Today, the United States Supreme Court ruled against the right of employees to file class action suits if they signed arbitration agreements conditional to employment. The decision now limits the pursuit of legal remedy, in these cases, to single worker arbitration. This brings a course change that sets the pendulum back toward the employer advantage in cases of workplace violations. This reflects the new shift in philosophy towards a more conservative approach to labor issues.
Justice Neil Gorsuch wrote:
The respective merits of class actions and private arbitration as means of enforcing the law are questions constitutionally entrusted not to the courts to decide but to the policy-makers in the political branches where those questions remain hotly contested. pp. 28, https://www.supremecourt.gov/opinions/17pdf/16-285_q8l1.pdf
The inevitable result of today’s decision will be the underenforcement of federal and state statutes designed to advance the well-being of vulnerable workers.

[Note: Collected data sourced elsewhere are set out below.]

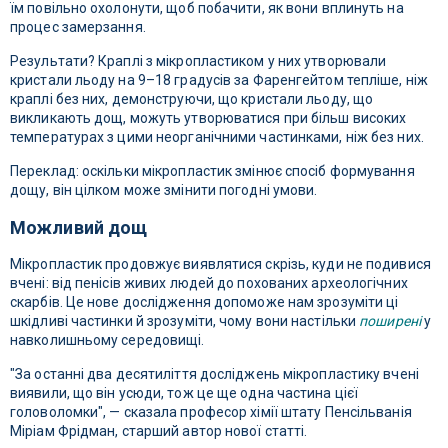
їм повільно охолонути, щоб побачити, як вони вплинуть на
процес замерзання.
Результати? Краплі з мікропластиком у них утворювали
кристали льоду на 9–18 градусів за Фаренгейтом тепліше, ніж
краплі без них, демонструючи, що кристали льоду, що
викликають дощ, можуть утворюватися при більш високих
температурах з цими неорганічними частинками, ніж без них.
Переклад: оскільки мікропластик змінює спосіб формування
дощу, він цілком може змінити погодні умови.
Можливий дощ
Мікропластик продовжує виявлятися скрізь, куди не подивися
вчені: від пенісів живих людей до похованих археологічних
скарбів. Це нове дослідження допоможе нам зрозуміти ці
шкідливі частинки й зрозуміти, чому вони настільки
поширені
у
навколишньому середовищі.
"За останні два десятиліття досліджень мікропластику вчені
виявили, що він усюди, тож це ще одна частина цієї
головоломки", — сказала професор хімії штату Пенсільванія
Міріам Фрідман, старший автор нової статті.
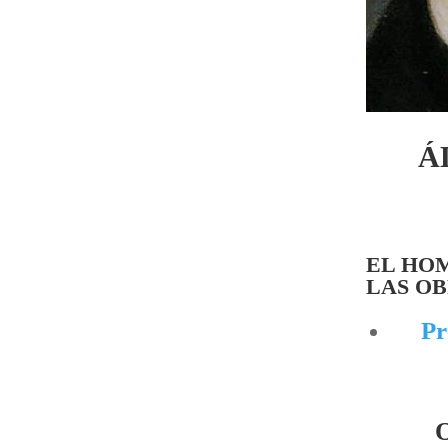
Á
EL HOM
LAS O
Pr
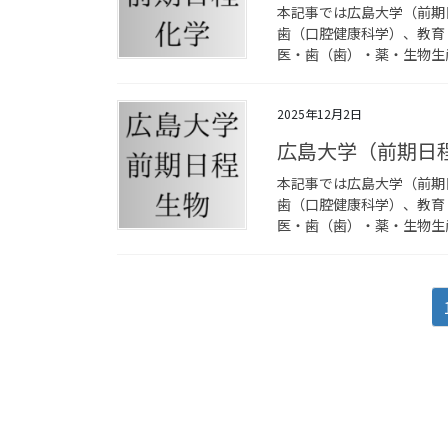
本記事では広島大学（前期
歯（口腔健康科学）、教育
医・歯（歯）・薬・生物生産
2025年12月2日
広島大学（前期日
本記事では広島大学（前期
歯（口腔健康科学）、教育
医・歯（歯）・薬・生物生産
投
稿
の
ペ
ー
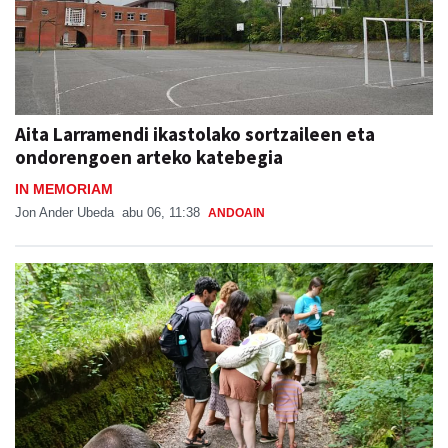
Aita Larramendi ikastolako sortzaileen eta
ondorengoen arteko katebegia
IN MEMORIAM
Jon Ander Ubeda
abu 06, 11:38
ANDOAIN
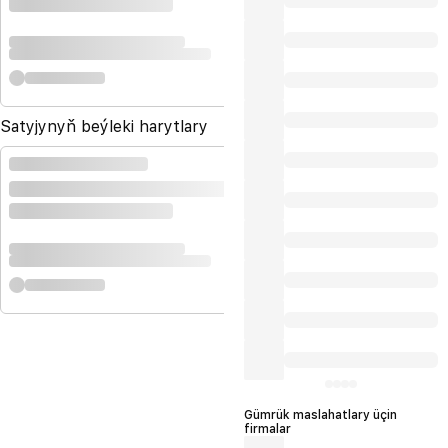
Satyjynyň beýleki harytlary
Gümrük maslahatlary üçin
firmalar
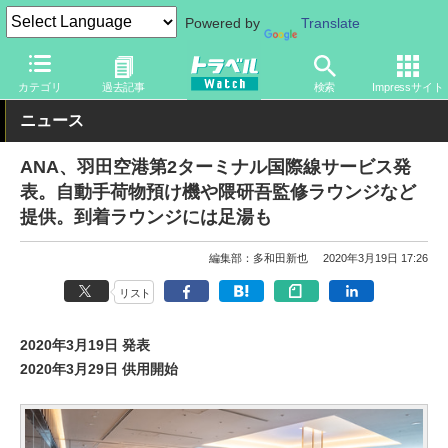
Powered by
Translate
トラベル Watch
企業・政府・官庁
国内エアライン
ANA
カテゴリ
過去記事
検索
Impressサイト
ニュース
ANA、羽田空港第2ターミナル国際線サービス発
表。自動手荷物預け機や隈研吾監修ラウンジなど
提供。到着ラウンジには足湯も
編集部：多和田新也
2020年3月19日 17:26
リスト
2020年3月19日 発表
2020年3月29日 供用開始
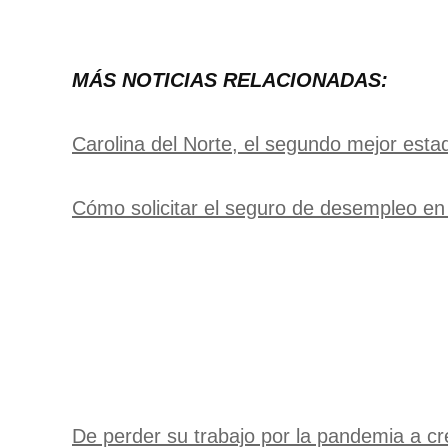
MÁS NOTICIAS RELACIONADAS:
Carolina del Norte, el segundo mejor esta
Cómo solicitar el seguro de desempleo en 
De perder su trabajo por la pandemia a c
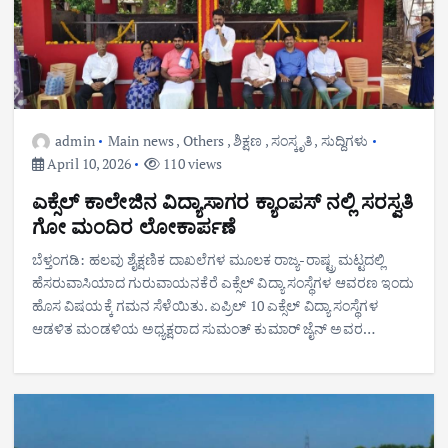
admin
Main news
,
Others
,
ಶಿಕ್ಷಣ
,
ಸಂಸ್ಕೃತಿ
,
ಸುದ್ದಿಗಳು
April 10, 2026
110 views
ಎಕ್ಸೆಲ್ ಕಾಲೇಜಿನ ವಿದ್ಯಾಸಾಗರ ಕ್ಯಾಂಪಸ್ ನಲ್ಲಿ ಸರಸ್ವತಿ
ಗೋ ಮಂದಿರ ಲೋಕಾರ್ಪಣೆ
ಬೆಳ್ತಂಗಡಿ: ಹಲವು ಶೈಕ್ಷಣಿಕ ದಾಖಲೆಗಳ ಮೂಲಕ ರಾಜ್ಯ-ರಾಷ್ಟ್ರ ಮಟ್ಟದಲ್ಲಿ
ಹೆಸರುವಾಸಿಯಾದ ಗುರುವಾಯನಕೆರೆ ಎಕ್ಸೆಲ್ ವಿದ್ಯಾ ಸಂಸ್ಥೆಗಳ ಆವರಣ ಇಂದು
ಹೊಸ ವಿಷಯಕ್ಕೆ ಗಮನ ಸೆಳೆಯಿತು. ಏಪ್ರಿಲ್ 10 ಎಕ್ಸೆಲ್ ವಿದ್ಯಾ ಸಂಸ್ಥೆಗಳ
ಆಡಳಿತ ಮಂಡಳಿಯ ಅಧ್ಯಕ್ಷರಾದ ಸುಮಂತ್ ಕುಮಾರ್ ಜೈನ್ ಅವರ…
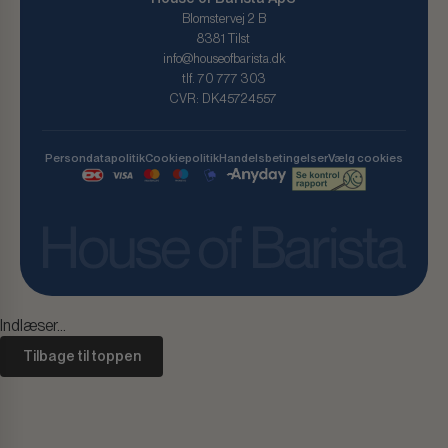
Blomstervej 2 B
8381 Tilst
info@houseofbarista.dk
tlf. 70 777 303
CVR: DK45724557
Persondatapolitik
Cookiepolitik
Handelsbetingelser
Vælg cookies
Indlæser...
Tilbage til toppen
Day Useful Everyday Termokrus 0,45 L Mørk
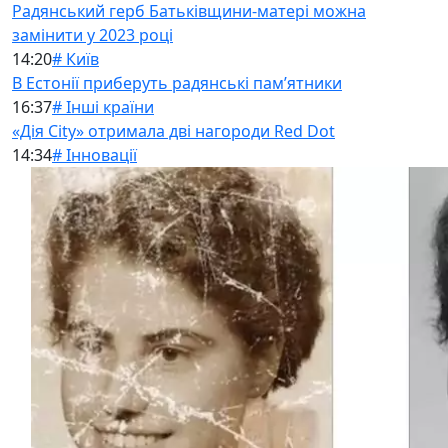
Радянський герб Батьківщини-матері можна
замінити у 2023 році
14:20
# Київ
В Естонії приберуть радянські памʼятники
16:37
# Інші країни
«Дія City» отримала дві нагороди Red Dot
14:34
# Інновації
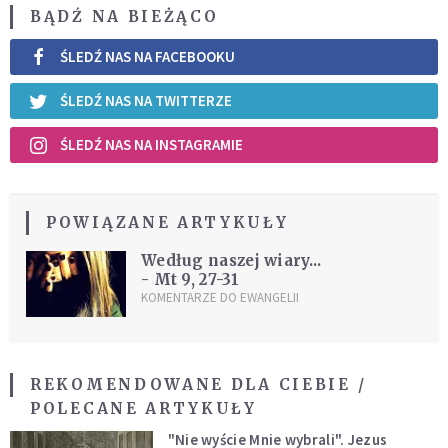
BĄDŹ NA BIEŻĄCO
ŚLEDŹ NAS NA FACEBOOKU
ŚLEDŹ NAS NA TWITTERZE
ŚLEDŹ NAS NA INSTAGRAMIE
POWIĄZANE ARTYKUŁY
Według naszej wiary...
- Mt 9, 27-31
KOMENTARZE DO EWANGELII
REKOMENDOWANE DLA CIEBIE /
POLECANE ARTYKUŁY
"Nie wyście Mnie wybrali". Jezus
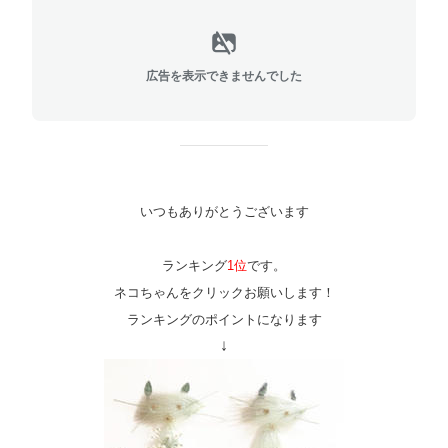
広告を表示できませんでした
いつもありがとうございます
ランキング
1位
です。
ネコちゃんをクリックお願いします！
ランキングのポイントになります
↓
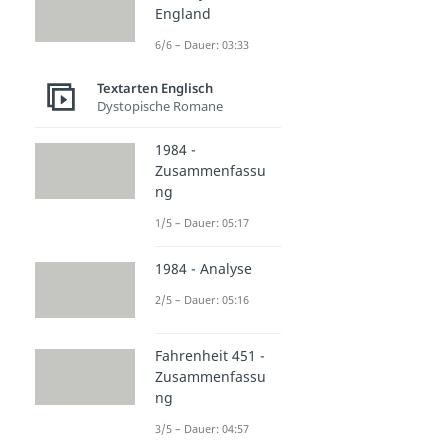
England
6/6 – Dauer: 03:33
Textarten Englisch
Dystopische Romane
1984 -
Zusammenfassu
ng
1/5 – Dauer: 05:17
1984 - Analyse
2/5 – Dauer: 05:16
Fahrenheit 451 -
Zusammenfassu
ng
3/5 – Dauer: 04:57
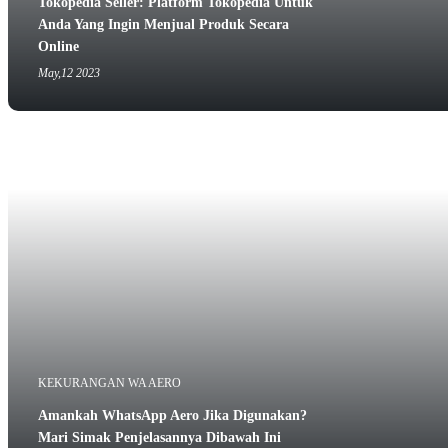
Tokopedia Seller: Platform Tokopedia Untuk
Anda Yang Ingin Menjual Produk Secara
Online
May,12 2023
KEKURANGAN WA AERO
Amankah WhatsApp Aero Jika Digunakan?
Mari Simak Penjelasannya Dibawah Ini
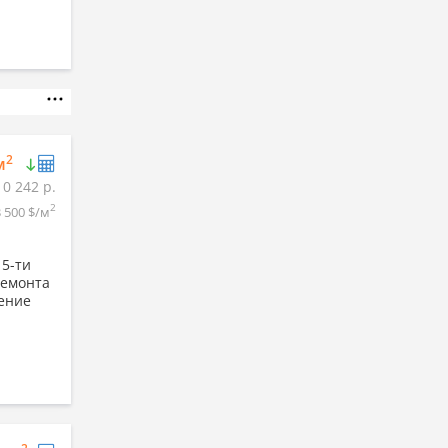
2
м
10 242 р.
2
3 500 $/м
 5-ти
ремонта
ление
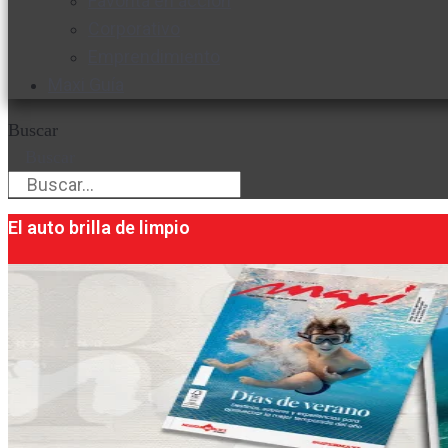
Favorita en acción
Corporativo
Emprendimiento
Maxi Guía
Buscar
Buscar
El auto brilla de limpio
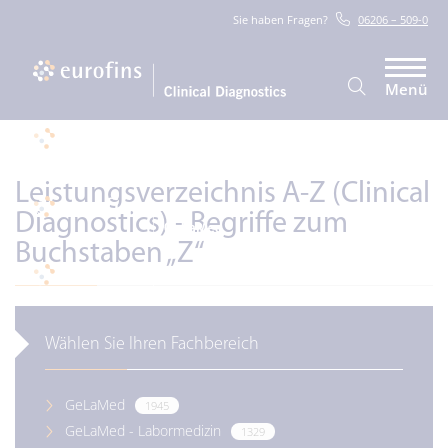
Sie haben Fragen?
06206 – 509-0
Menü
Leistungsverzeichnis A-Z (Clinical
Diagnostics) - Begriffe zum
Buchstaben
„Z“
Wählen Sie Ihren Fachbereich
GeLaMed
1945
GeLaMed - Labormedizin
1329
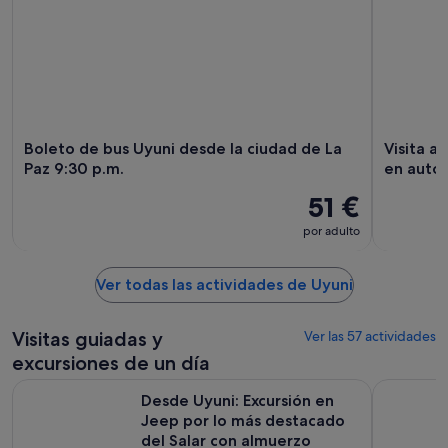
Boleto de bus Uyuni desde la ciudad de La
Visita a
Paz 9:30 p.m.
en autob
51 €
por adulto
Ver todas las actividades de Uyuni
Visitas guiadas y
Ver las 57 actividades
excursiones de un día
Desde Uyuni: Excursión en Jeep por lo más destacado del S
Tour Salar
Desde Uyuni: Excursión en
Jeep por lo más destacado
del Salar con almuerzo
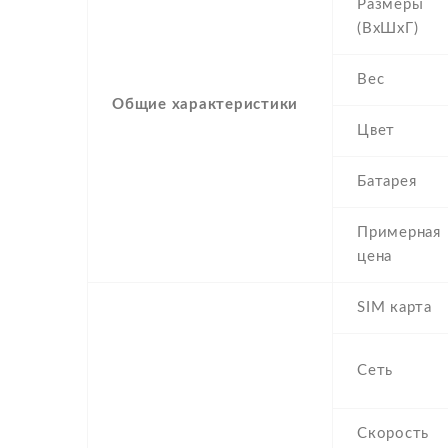
Размеры
(ВхШхГ)
Вес
Общие характеристики
Цвет
Батарея
Примерная
цена
SIM карта
Сеть
Скорость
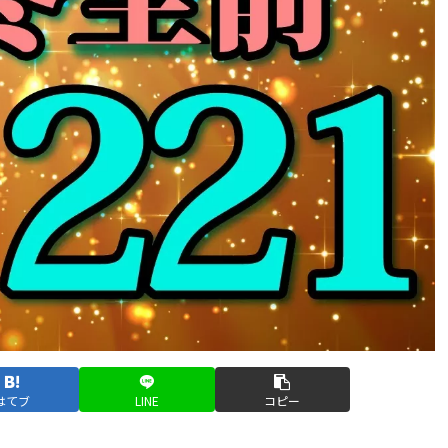
はてブ
LINE
コピー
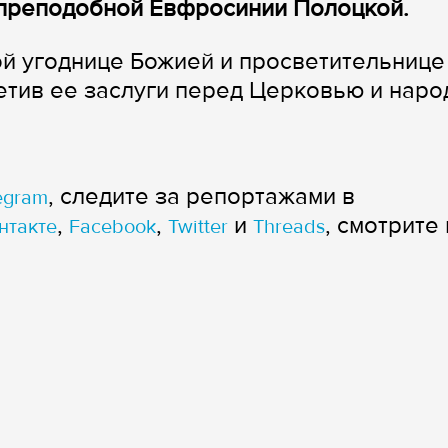
преподобной Евфросинии Полоцкой.
й угоднице Божией и просветительнице
етив ее заслуги перед Церковью и наро
, следите за репортажами в
egram
,
,
и
, смотрите 
нтакте
Facebook
Twitter
Threads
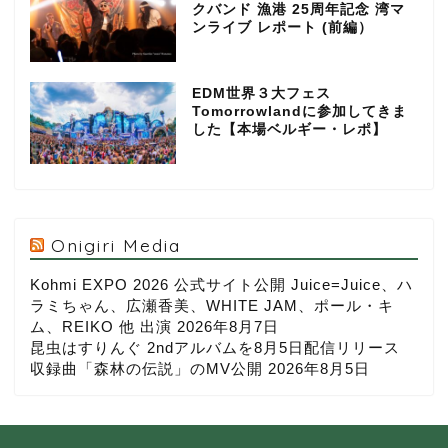
クバンド 漁港 25周年記念 湾マ
ンライブ レポート (前編）
EDM世界３大フェス
Tomorrowlandに参加してきま
した【本場ベルギー・レポ】
Onigiri Media
Kohmi EXPO 2026 公式サイト公開 Juice=Juice、ハ
ラミちゃん、広瀬香美、WHITE JAM、ポール・キ
ム、REIKO 他 出演
2026年8月7日
昆虫はすりんぐ 2ndアルバムを8月5日配信リリース
収録曲「森林の伝説」のMV公開
2026年8月5日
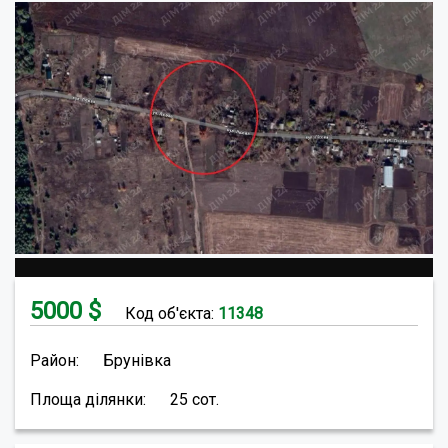
5000
$
Код об'єкта:
11348
Район:
Брунівка
Площа ділянки:
25
сот.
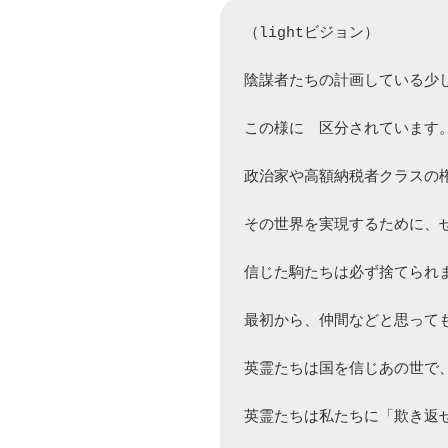
（lightビジョン）

陰謀者たちの計画している少
この様に　区分されています。
政治家や高額納税者クラスの
その世界を実現するために、せ
信じた駒たちは必ず捨てられま
最初から、仲間などと思っても
英霊たちは国を信じあの世で、
英霊たちは私たちに「欺き返せ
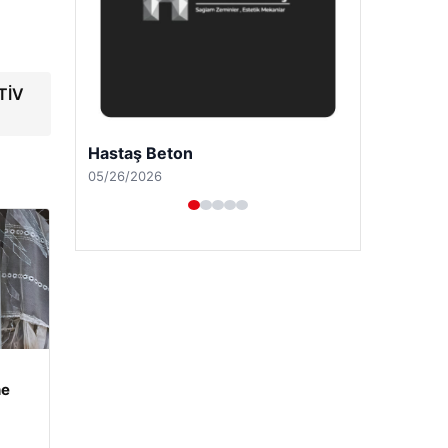
OTİV
Prenses Night Club
04/29/2026
he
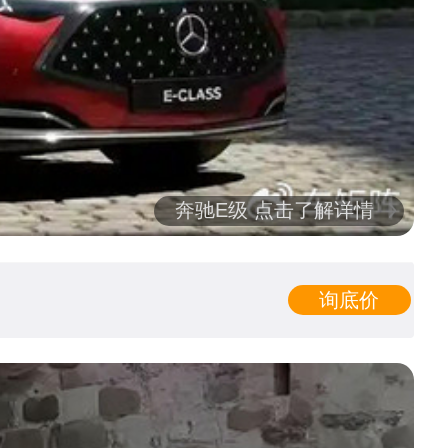
奔驰E级 点击了解详情
询底价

The protections afforded by class action representation change. The increase in right to work legislation‘s march through the last decade will see workplace disputes handled differently under this decision. While Taft-Hartley addresses the collective bargaining as a whole, it does not address arbitration, so arbitration was not addressed.
How does this affect Pagan workers? Religiously intolerant workplaces gain an additional layer of protection against concerns as individual hearings and increased financial burden for recourse. Since hearing are private in arbitration, you lose the resource available from open hearings. In conservative workplaces, this bodes a tougher fight for the livelihood of many.